Task goal:
Pictures appear in the records below; write out everything else exactly.
(Records provided Opens)
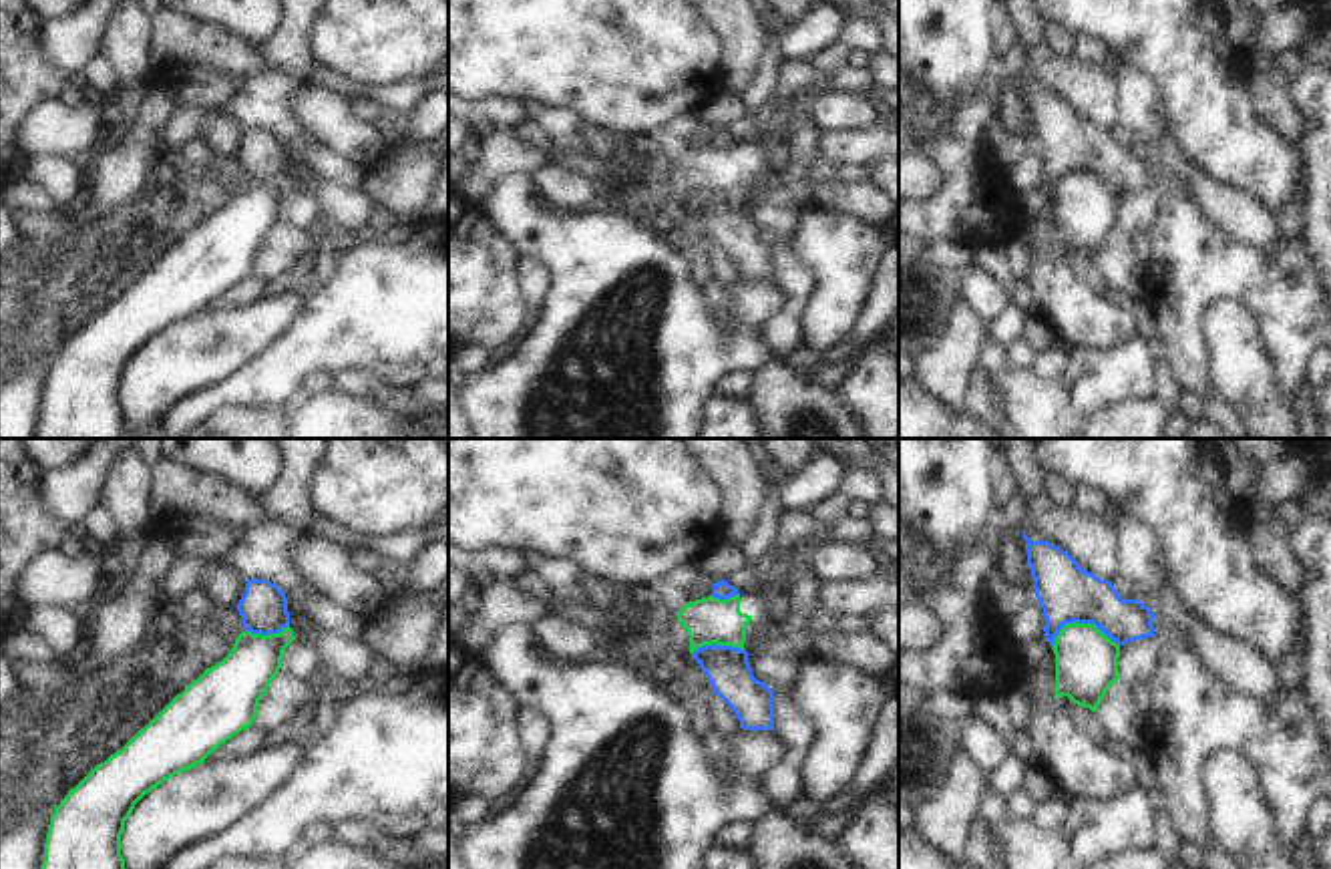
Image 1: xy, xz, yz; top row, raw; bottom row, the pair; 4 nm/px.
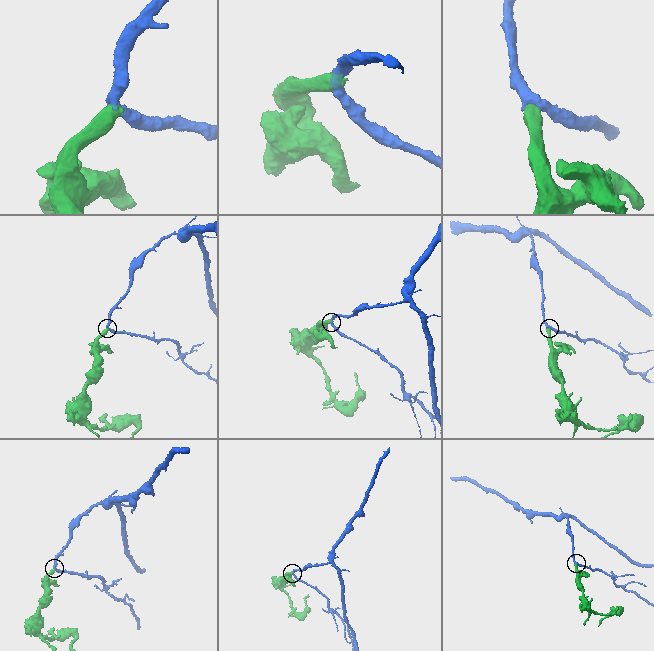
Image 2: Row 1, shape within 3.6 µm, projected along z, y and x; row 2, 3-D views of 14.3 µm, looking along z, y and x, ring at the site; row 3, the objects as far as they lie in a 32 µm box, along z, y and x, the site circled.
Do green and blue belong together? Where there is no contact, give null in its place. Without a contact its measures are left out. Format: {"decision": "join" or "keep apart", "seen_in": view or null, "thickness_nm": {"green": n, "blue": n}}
{"decision": "keep apart", "seen_in": "yz", "thickness_nm": {"green": 260, "blue": 240}}

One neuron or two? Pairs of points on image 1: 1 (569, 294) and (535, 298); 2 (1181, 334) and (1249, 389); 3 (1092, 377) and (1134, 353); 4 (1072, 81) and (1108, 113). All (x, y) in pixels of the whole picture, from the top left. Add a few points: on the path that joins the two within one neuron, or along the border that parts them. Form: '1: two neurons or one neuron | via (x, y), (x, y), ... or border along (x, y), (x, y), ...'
1: two neurons | border along (523, 256), (549, 272), (537, 322)
2: two neurons | border along (1209, 314), (1205, 340), (1219, 397)
3: one neuron | via (1102, 377), (1110, 377), (1124, 363)
4: one neuron | via (1080, 85), (1100, 105)

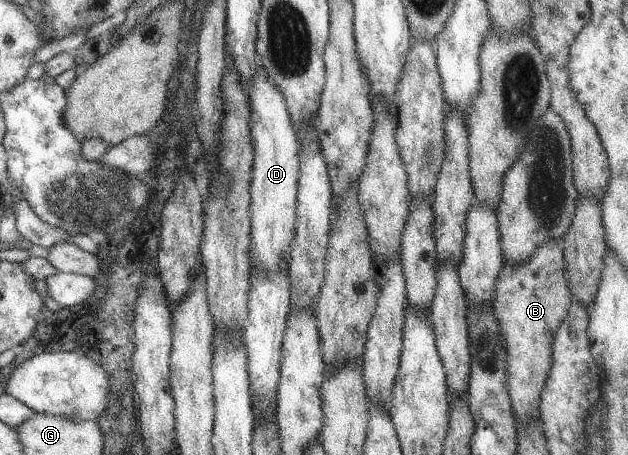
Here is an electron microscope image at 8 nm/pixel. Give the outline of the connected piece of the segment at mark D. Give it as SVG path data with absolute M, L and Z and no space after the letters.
M259 66L250 80L248 92L248 107L250 108L250 139L252 140L253 162L251 163L251 178L249 181L250 203L249 213L249 246L248 258L265 271L279 269L278 261L285 253L289 258L288 250L294 239L296 186L298 179L298 142L294 135L284 98L279 89L267 78L266 71Z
(Records provided Closes)
Exercise answer:
Image 1: xy, xz, yz; top row, raw; bottom row, the pair; 4 nm/px.
Image 2: Row 1, shape within 3.6 µm, projected along z, y and x; row 2, 3-D views of 14.3 µm, looking along z, y and x, ring at the site; row 3, the objects as far as they lie in a 32 µm box, along z, y and x, the site circled.
Do green and blue belong together? Where there is no contact, give null in its place. Without a contact its measures are left out. Format: {"decision": "join" or "keep apart", "seen_in": view or null, "thickness_nm": {"green": n, "blue": n}}
{"decision": "keep apart", "seen_in": "yz", "thickness_nm": {"green": 260, "blue": 240}}

One neuron or two? Pairs of points on image 1: 1 (569, 294) and (535, 298); 2 (1181, 334) and (1249, 389); 3 (1092, 377) and (1134, 353); 4 (1072, 81) and (1108, 113). All (x, y) in pixels of the whole picture, from the top left. Add a few points: on the path that joins the two within one neuron, or along the border that parts them. Form: '1: two neurons or one neuron | via (x, y), (x, y), ... or border along (x, y), (x, y), ...'
1: two neurons | border along (523, 256), (549, 272), (537, 322)
2: two neurons | border along (1209, 314), (1205, 340), (1219, 397)
3: one neuron | via (1102, 377), (1110, 377), (1124, 363)
4: one neuron | via (1080, 85), (1100, 105)

Here is an electron microscope image at 8 nm/pixel. Give the outline of the connected piece of the segment at mark D. Give it as SVG path data with absolute M, L and Z and no space after the letters.
M259 66L250 80L248 92L248 107L250 108L250 139L252 140L253 162L251 163L251 178L249 181L250 203L249 213L249 246L248 258L265 271L279 269L278 261L285 253L289 258L288 250L294 239L296 186L298 179L298 142L294 135L284 98L279 89L267 78L266 71Z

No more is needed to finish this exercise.